Selasa, 13 Oktober 2015

Sepucuk Surat yang Tidak Tersampaikan

Sepucuk surat yang tidak pernah terkirimkan bagai kata-kata yang tidak terungkapkan. Banyak hal yang ingin dikatakan namun semuanya seolah tertahan. Lidah yang tidak bertulang menjadi kelu tanpa alasan.

Aku mengerti saat itu. Ketika coretan demi coretan itu kian banyak, menumpuk dalam ingatan. Aku hanya bisa menuangkannya melalui tulisan yang hanya ku simpan dalam kenangan.

Siang hari yang panas itu semuanya keluar. Dirimu yang ada dalam kilatan bayangan tampak terlihat dari belakang. Aku menulis surat, membayangkan kita berbincang bersama dan tidak ada yang bisa menghentikannya.

Semuanya. Keluh kesah yang biasanya selalu ku curahkan pada sepertiga malam kini keluar. Tepat dihadapanmu yang menjadi aktor utama dalam peran.

Maafkan aku atas tulisan menyakitkan yang tertulis dalam surat itu.

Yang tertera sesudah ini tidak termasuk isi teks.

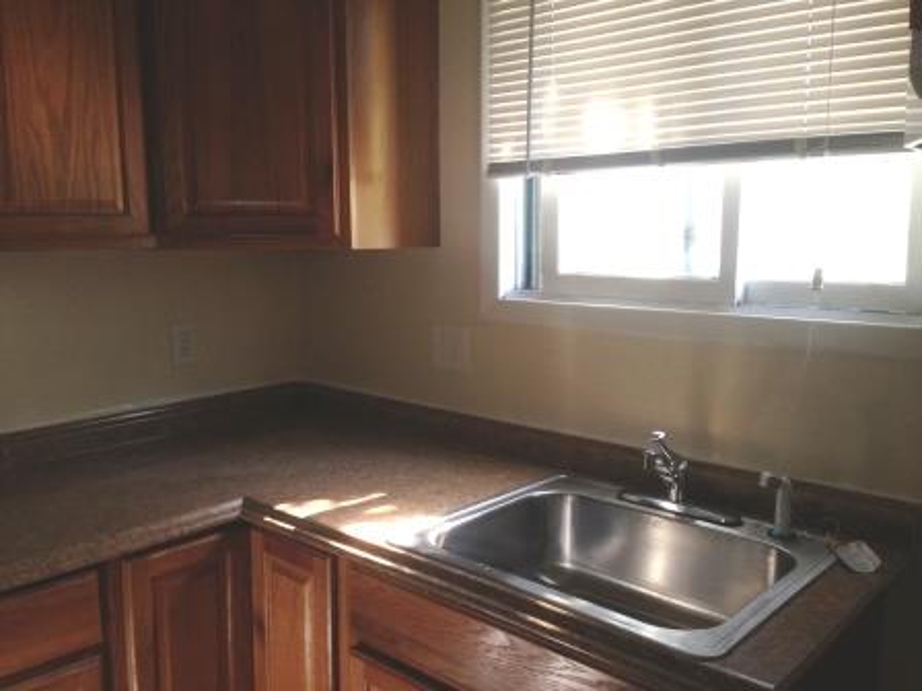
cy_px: 346
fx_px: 879
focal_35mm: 33
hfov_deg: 55.4
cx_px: 461
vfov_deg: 42.9
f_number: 2.4
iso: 100
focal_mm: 4.12
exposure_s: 1/20
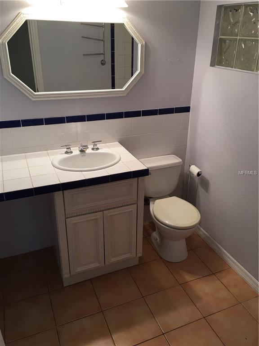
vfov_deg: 61.7
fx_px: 289
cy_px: 173
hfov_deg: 48.2
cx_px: 130
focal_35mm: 29
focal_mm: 4.15
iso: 32
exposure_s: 1/15
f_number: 2.2
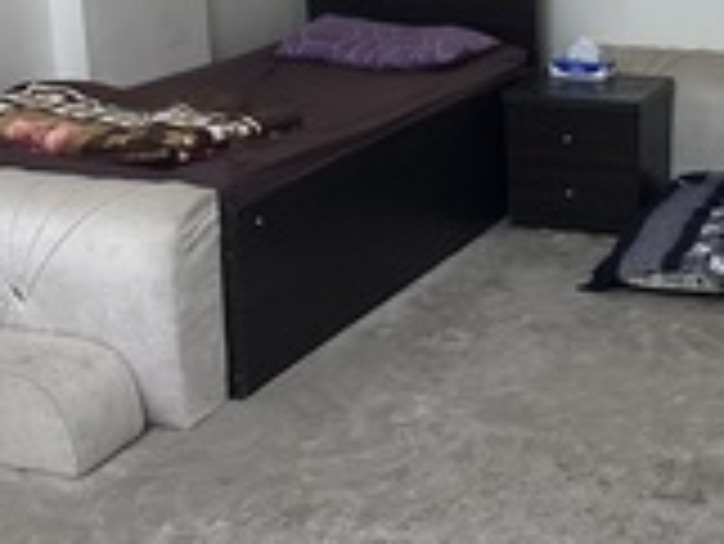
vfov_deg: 21.6
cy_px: 196
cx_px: 663
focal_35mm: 68
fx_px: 1423
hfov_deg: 27.4
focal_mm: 6.86
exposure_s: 1/40
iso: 1000
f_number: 1.78
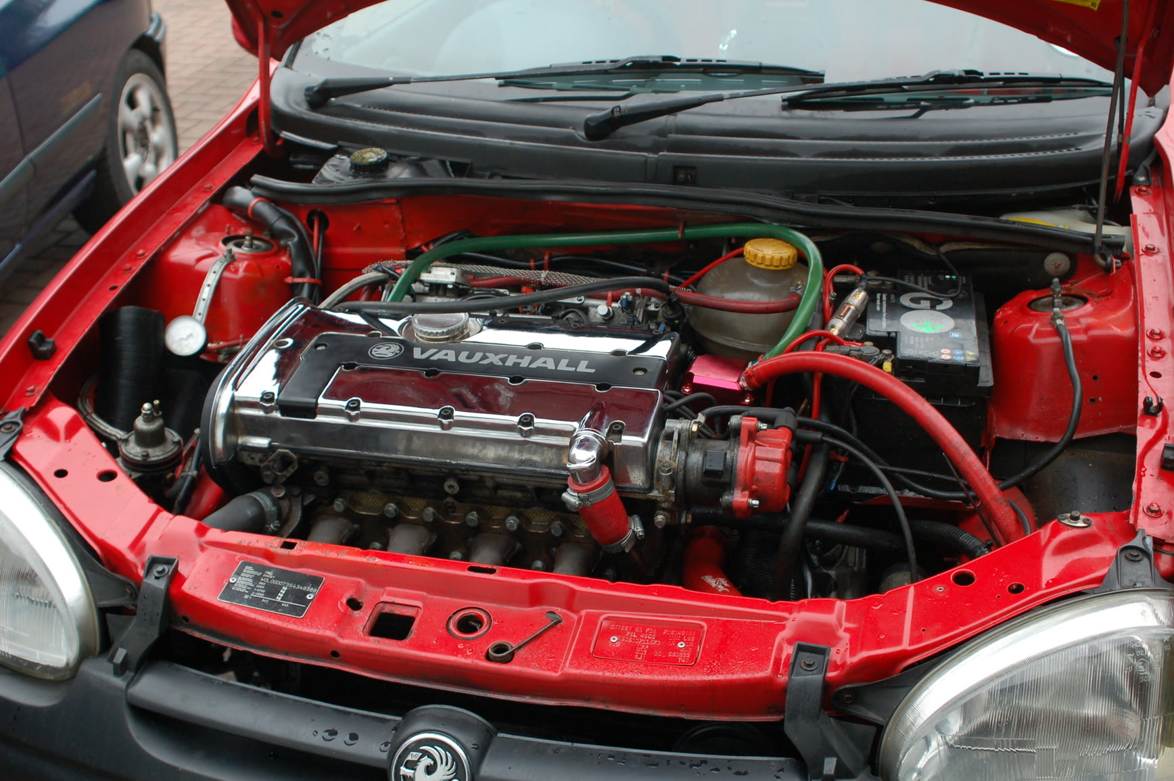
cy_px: 390
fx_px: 1369
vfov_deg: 31.9
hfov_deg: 46.4
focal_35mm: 42
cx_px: 587
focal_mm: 28
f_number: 4.5
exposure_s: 1/80
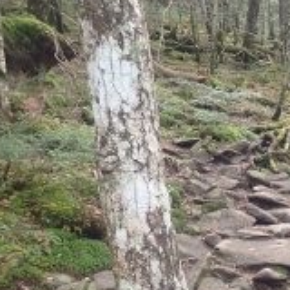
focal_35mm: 62
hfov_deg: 25.3
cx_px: 335
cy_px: 212
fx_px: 588
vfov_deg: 27.4
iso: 200
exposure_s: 1/60
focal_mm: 4.5
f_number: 2
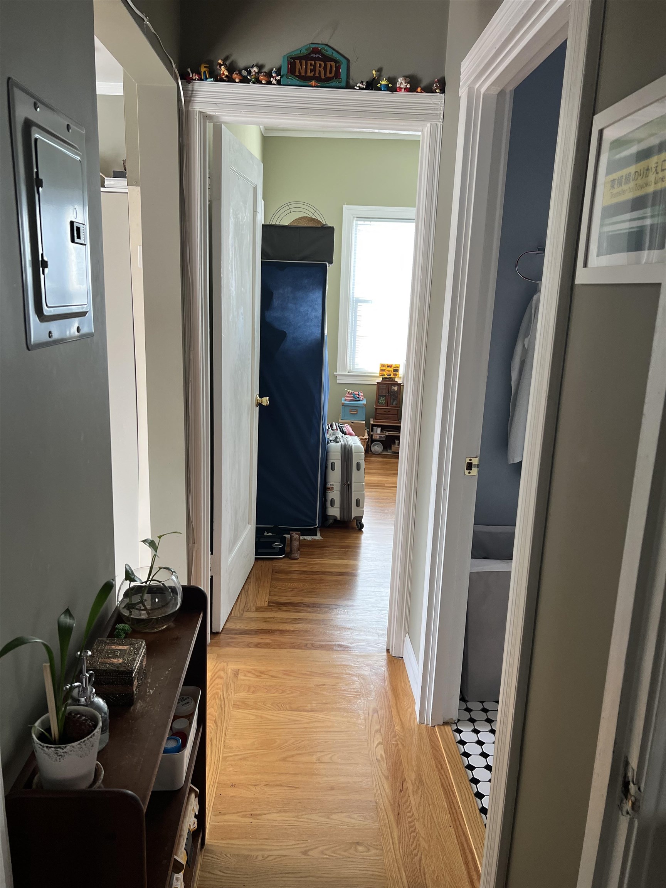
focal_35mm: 26
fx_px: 667
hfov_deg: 53.1
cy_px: 444
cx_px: 333
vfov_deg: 67.3
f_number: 1.5
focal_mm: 5.7
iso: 125
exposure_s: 1/121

Surat yang tidak pernah ku maksudkan untuk terkirim melalui awan. Aku jahat, ya begitulah persepsi terhadap diri sendiri.

Tapi ada tangan lain yang mendorongku untuk melakukan. Dengan harapan kau bisa interopeksi terhadap dirimu sendiri. Ya, itu yang ku inginkan tapi aku takut bukan itu yang ku dapatkan.

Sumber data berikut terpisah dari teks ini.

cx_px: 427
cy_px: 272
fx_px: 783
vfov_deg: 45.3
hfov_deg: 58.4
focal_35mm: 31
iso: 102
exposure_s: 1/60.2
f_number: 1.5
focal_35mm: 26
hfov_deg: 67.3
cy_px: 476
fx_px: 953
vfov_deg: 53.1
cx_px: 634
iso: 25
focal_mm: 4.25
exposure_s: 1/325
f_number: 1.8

Aku tidak mengerti arti persahabatan. Apakah merasa nyaman atau merasa terabaikan seperti ini? Aku tidak tahu. Dulu, kau yang beritahuku bahwa kita memiliki sebuah ikatan.

Kini aku hanya tersenyum dengan kenangan-kenangan. Betapa perubahan itu sangat tidak membuatku senang. Aku menjelajah dalam impian, berusaha mempertahankan sebuah persahabatan.